ASSIGNMENT: Reproduce the listing word for word, from its first line through the line that contains "과일·채소처럼 가공되지 않은 식물성 식품 섭취 비율", including that line.

====== EXTRACTED DATA ======

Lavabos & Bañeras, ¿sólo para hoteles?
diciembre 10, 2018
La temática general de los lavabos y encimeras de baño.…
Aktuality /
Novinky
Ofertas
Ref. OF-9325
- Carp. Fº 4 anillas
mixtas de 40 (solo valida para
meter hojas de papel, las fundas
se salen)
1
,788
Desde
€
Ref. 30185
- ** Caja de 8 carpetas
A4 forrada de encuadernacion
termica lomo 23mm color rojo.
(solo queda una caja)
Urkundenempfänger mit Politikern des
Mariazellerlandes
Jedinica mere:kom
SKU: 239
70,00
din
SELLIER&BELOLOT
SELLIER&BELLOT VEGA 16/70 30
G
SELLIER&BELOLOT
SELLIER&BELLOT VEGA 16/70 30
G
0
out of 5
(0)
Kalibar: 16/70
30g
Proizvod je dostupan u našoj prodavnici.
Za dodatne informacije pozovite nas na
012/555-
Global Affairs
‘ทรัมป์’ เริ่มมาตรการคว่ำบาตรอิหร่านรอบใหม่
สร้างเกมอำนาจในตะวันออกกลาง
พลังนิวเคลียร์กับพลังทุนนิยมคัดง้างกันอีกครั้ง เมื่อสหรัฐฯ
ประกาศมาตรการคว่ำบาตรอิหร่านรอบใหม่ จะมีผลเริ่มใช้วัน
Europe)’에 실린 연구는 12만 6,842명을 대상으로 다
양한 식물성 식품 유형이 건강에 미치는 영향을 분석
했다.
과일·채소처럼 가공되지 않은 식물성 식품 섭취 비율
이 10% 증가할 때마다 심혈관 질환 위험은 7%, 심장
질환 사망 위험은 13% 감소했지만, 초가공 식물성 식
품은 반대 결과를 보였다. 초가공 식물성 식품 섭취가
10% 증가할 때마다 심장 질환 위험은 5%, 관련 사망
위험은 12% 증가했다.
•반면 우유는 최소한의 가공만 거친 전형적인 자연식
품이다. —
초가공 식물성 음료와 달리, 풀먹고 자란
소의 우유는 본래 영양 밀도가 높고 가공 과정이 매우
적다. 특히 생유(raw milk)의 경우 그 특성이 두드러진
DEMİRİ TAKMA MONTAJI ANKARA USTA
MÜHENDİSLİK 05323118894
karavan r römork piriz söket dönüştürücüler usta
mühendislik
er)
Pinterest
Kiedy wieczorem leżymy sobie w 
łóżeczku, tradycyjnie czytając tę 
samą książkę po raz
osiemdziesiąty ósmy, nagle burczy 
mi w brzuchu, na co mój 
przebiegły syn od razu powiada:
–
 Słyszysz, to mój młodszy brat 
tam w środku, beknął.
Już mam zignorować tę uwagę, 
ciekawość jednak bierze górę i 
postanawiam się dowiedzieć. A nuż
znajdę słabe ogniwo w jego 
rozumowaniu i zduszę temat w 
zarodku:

======

WRITTEN SOLUTION:
Lavabos & Bañeras, ¿sólo para hoteles?
diciembre 10, 2018
La temática general de los lavabos y encimeras de baño.…
Aktuality /
Novinky
Ofertas
Ref. OF-9325
- Carp. Fº 4 anillas
mixtas de 40 (solo valida para
meter hojas de papel, las fundas
se salen)
1
,788
Desde
€
Ref. 30185
- ** Caja de 8 carpetas
A4 forrada de encuadernacion
termica lomo 23mm color rojo.
(solo queda una caja)
Urkundenempfänger mit Politikern des
Mariazellerlandes
Jedinica mere:kom
SKU: 239
70,00
din
SELLIER&BELOLOT
SELLIER&BELLOT VEGA 16/70 30
G
SELLIER&BELOLOT
SELLIER&BELLOT VEGA 16/70 30
G
0
out of 5
(0)
Kalibar: 16/70
30g
Proizvod je dostupan u našoj prodavnici.
Za dodatne informacije pozovite nas na
012/555-
Global Affairs
‘ทรัมป์’ เริ่มมาตรการคว่ำบาตรอิหร่านรอบใหม่
สร้างเกมอำนาจในตะวันออกกลาง
พลังนิวเคลียร์กับพลังทุนนิยมคัดง้างกันอีกครั้ง เมื่อสหรัฐฯ
ประกาศมาตรการคว่ำบาตรอิหร่านรอบใหม่ จะมีผลเริ่มใช้วัน
Europe)’에 실린 연구는 12만 6,842명을 대상으로 다
양한 식물성 식품 유형이 건강에 미치는 영향을 분석
했다.
과일·채소처럼 가공되지 않은 식물성 식품 섭취 비율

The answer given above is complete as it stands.